How Thesis-Implied Pricing Works
When your causal tree computes a root probability of 42%, that means your model says contracts linked to this event should trade at 42 cents. If the market says 28 cents, you have 14 points of edge.
From Tree to Price
The thesis-implied price comes from the mathematical combination of node probabilities in your causal tree:
- Each leaf node has a probability you've estimated
- Branch nodes combine their children (using AND, OR, or weighted logic)
- The root node's probability is the thesis-implied price
Multiple Markets, One Thesis
A single thesis can imply prices across multiple contracts. A recession thesis might simultaneously imply:
- KXRECSSNBER-26 should be at 42 cents (vs. market 28)
- KXGDP-26Q2-TNEG should be at 30 cents (vs. market 18)
- KXUNRATE-26JUN-T5.0 should be at 40 cents (vs. market 35)

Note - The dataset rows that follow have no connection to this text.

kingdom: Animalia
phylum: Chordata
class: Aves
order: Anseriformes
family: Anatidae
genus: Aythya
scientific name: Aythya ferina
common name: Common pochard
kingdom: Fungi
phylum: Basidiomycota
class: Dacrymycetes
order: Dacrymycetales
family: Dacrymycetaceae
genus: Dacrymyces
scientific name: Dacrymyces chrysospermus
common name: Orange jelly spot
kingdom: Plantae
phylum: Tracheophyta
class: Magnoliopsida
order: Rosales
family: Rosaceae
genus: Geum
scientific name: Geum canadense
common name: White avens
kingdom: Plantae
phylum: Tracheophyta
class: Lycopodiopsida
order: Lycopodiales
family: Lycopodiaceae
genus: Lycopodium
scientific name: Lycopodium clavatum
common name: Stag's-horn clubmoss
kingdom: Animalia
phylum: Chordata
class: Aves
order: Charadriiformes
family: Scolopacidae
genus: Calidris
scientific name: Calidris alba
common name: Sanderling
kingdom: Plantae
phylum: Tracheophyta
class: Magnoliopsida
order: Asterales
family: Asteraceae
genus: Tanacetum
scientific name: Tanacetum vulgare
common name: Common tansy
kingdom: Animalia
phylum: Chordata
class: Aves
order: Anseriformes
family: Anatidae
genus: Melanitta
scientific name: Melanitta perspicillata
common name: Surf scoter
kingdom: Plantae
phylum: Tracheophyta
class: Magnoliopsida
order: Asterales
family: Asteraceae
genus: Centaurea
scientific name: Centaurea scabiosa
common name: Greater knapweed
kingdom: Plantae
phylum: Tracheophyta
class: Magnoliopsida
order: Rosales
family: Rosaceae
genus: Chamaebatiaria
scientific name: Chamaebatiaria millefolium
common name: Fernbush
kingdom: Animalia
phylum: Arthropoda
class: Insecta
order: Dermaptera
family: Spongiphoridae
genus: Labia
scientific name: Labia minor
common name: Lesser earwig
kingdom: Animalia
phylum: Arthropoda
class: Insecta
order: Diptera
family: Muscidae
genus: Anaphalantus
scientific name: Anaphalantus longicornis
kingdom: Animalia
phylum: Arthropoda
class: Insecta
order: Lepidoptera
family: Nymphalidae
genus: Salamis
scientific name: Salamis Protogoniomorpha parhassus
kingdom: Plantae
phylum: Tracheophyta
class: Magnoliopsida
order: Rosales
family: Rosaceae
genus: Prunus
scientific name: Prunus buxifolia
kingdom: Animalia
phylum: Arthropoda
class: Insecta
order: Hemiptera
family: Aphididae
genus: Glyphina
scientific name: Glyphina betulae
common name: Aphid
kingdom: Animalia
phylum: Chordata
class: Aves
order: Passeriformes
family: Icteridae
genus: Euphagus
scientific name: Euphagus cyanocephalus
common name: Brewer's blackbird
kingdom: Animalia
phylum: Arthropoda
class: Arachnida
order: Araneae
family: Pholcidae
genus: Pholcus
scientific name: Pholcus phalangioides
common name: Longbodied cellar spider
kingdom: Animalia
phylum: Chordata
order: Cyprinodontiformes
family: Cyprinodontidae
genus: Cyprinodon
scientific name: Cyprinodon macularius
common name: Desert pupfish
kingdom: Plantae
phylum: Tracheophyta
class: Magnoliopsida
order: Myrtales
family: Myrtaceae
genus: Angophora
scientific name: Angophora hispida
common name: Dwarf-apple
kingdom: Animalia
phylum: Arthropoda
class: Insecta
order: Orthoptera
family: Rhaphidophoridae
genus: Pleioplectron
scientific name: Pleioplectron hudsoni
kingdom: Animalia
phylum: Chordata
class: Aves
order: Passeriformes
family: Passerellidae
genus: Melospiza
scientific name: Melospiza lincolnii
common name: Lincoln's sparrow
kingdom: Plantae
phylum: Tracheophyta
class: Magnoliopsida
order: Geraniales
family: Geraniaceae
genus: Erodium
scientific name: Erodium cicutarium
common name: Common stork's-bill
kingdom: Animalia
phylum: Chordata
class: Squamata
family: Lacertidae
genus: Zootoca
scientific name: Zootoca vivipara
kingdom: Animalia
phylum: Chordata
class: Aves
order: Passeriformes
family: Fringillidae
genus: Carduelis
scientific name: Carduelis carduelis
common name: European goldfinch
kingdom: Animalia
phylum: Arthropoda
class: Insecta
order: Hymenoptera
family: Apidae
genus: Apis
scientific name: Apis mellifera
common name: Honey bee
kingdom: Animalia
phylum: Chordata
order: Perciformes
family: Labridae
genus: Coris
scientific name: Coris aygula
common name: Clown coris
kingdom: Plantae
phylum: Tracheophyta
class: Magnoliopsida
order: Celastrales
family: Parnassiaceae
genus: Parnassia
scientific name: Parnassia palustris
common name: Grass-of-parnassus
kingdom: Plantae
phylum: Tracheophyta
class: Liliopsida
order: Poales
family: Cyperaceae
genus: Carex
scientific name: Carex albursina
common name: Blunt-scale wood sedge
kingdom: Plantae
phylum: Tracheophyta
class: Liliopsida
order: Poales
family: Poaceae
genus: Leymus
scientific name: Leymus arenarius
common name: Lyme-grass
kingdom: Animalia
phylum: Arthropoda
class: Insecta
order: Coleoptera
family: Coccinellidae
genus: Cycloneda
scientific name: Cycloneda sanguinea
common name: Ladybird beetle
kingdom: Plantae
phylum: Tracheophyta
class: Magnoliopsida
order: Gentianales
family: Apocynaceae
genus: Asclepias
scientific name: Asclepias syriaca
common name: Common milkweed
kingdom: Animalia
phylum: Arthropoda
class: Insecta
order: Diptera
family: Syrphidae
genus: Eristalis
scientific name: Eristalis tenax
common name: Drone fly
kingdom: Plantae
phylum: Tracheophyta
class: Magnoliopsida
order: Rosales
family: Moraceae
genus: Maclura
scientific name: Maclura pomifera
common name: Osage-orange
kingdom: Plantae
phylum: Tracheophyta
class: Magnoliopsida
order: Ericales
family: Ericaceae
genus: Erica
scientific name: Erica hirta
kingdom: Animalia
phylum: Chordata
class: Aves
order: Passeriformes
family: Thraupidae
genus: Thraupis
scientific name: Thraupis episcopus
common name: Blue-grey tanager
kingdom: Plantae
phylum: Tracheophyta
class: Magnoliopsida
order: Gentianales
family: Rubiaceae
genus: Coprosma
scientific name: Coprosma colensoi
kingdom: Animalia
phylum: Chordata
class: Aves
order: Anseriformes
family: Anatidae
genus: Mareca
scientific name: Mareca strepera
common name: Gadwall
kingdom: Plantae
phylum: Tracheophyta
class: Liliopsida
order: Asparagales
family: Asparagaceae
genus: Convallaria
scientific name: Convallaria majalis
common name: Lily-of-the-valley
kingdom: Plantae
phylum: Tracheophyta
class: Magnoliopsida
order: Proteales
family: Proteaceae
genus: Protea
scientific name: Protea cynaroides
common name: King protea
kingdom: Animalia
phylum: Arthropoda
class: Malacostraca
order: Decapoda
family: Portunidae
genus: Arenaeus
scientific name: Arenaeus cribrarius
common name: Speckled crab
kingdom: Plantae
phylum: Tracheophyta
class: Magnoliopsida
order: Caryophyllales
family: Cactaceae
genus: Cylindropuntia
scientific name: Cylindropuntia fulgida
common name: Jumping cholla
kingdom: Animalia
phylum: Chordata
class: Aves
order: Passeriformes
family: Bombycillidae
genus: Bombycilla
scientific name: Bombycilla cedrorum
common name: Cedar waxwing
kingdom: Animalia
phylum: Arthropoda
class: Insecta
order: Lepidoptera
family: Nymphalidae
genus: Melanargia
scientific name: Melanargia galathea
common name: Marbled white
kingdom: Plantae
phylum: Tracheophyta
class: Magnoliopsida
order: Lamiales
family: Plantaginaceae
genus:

Each gap is a separate edge opportunity, all driven by the same underlying analysis.
Updating Implied Prices
When new information arrives and you update a causal node, the thesis-implied price automatically changes. If a strong jobs report drops unemployment expectations, node n1.1 probability decreases, which decreases the root probability, which decreases the thesis-implied price for recession contracts.
This cascade is automatic in SimpleFunctions — the agent updates the tree and immediately recomputes edge across all linked markets.